I'm so very proud to announce my student Sam Simonds won the Oakes and Louise Ames Prize for Outstanding Honors Study at Connecticut College this year! I have never worked so hard with a student on anything in my life and I have never seen a student pull off such an incredible feat. I'm so, so proud that he received this honor.
Excerpts from the Commencement text:
Samuel Simonds, Film Studies major, is awarded the Oakes and Louise Ames Prize for his honors thesis in the Department of Film Studies, “Smoke of the Sea: A’Tolan Amis Resistance to Colonized Consciousness Through Resurgence of Traditional Epistemologies, Contemporary Existence and Collective Community.” A multipart creative project, Simonds’ thesis culminated in a short dramatic fiction film that explores the complexities of death, sickness, rebirth and reconciliation within a community whose cultural identity has been damaged by colonization and Western influence, and yet endures.
Set in Taiwan, Smoke of the Sea tells the story of a young girl who is dying from a mysterious sickness and must journey into the world of her Amis ancestors to rediscover her connection with herself, the land, and her culture to find a cure.
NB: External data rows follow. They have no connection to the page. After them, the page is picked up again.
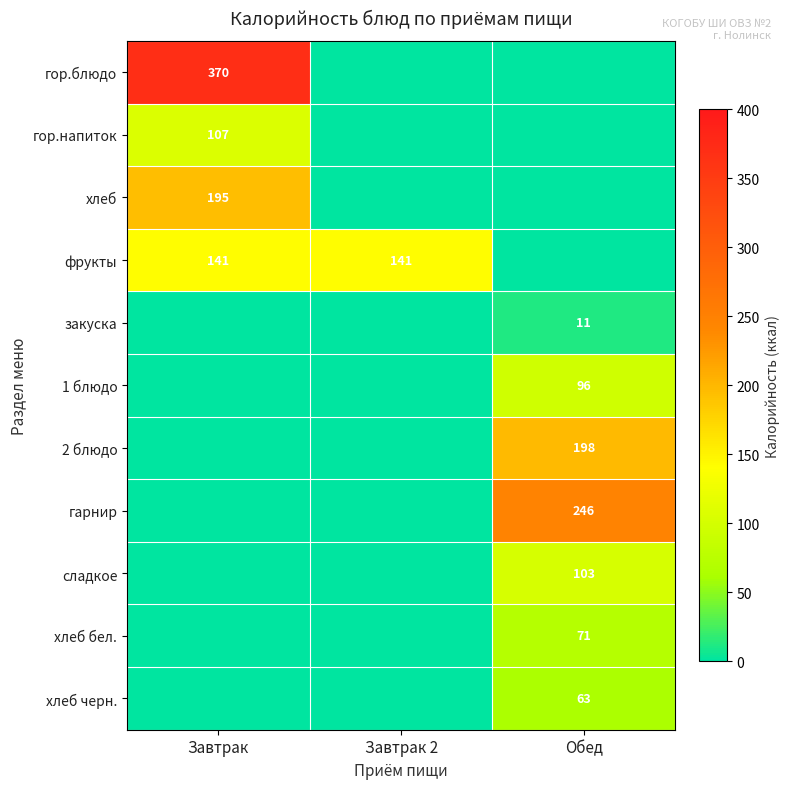

Is the value of сладкое at Обед greater than the value of гор.блюдо at Завтрак?

No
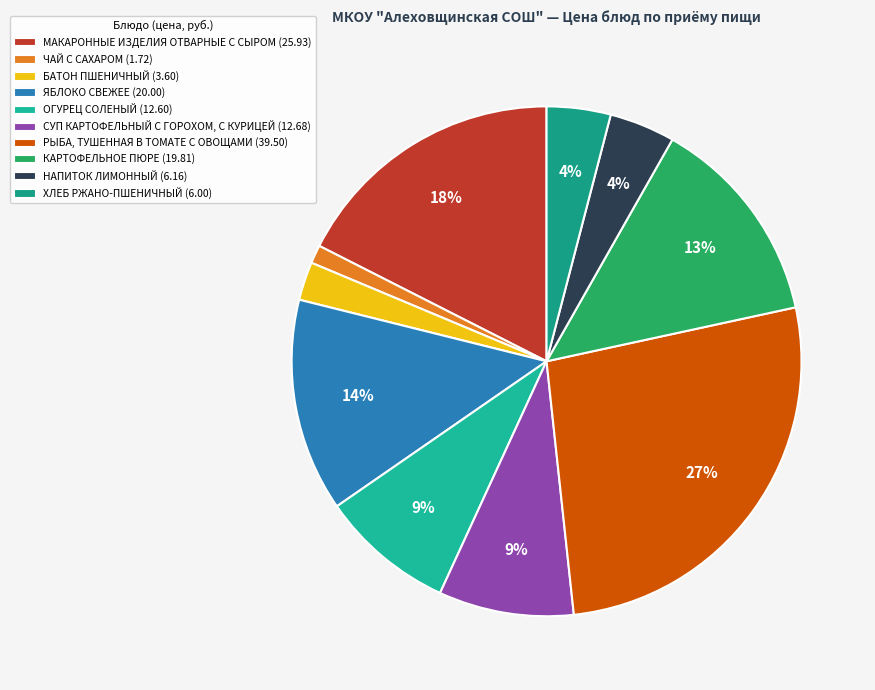

How many slices are in this pie chart?

10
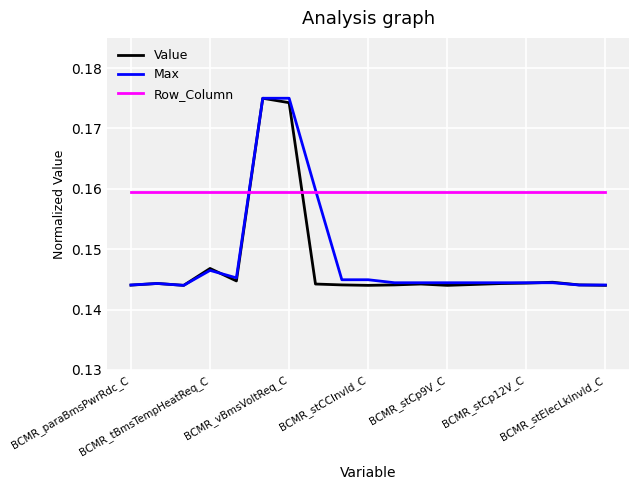

What are all the series names shown in the legend?

Value, Max, Row_Column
The work is deeply spiritually introspective, using irony and humor to engage with those from Westernized perspectives. It challenges Western perceptions of health and science as practices based on observable truths in the physical world and explores how “old” traditional ways can be corrupted by capitalism, technology and U.S. culture, but also how they can endure and adapt to new influences and modern-day life.
The film was shot in Dulan, Taipei and Taitung City, Taiwan. It stars Amis actors from Dulan and is based on personal stories and accounts from many of the stars and crew of the film as well as cultural histories from elders of the Dulan Amis community. The dialogue is in three languages—Taiwanese, Mandarin and Amis—and Simonds worked with 26 actors, including children, and 31 crew members, many of whom speak Mandarin or Amis exclusively, to create the work.
In addition to the final film, Simonds’ thesis work consists of 15 unique screenplay drafts in English and five additional drafts in Mandarin; a 300 page document containing a producer’s notebook, a director’s notebook and a publicity campaign; and an immersive anthropological research experience. Chair of the Film Studies Department and Associate Professor of Film Studies, Ross Morin, who served as Simonds’ thesis adviser, describes the scope and quality of the project as unprecedented and exceptional. “It is beyond the undergraduate level, it is beyond the graduate level; it is at the professional level,” Morin said. “Sam has put the liberal arts into action as a global citizen as a storyteller, as a businessperson, as a manager, as a researcher and as an artist … if I had to guess, I would say that I will never again see a project of this level of ambition or execution in my career.”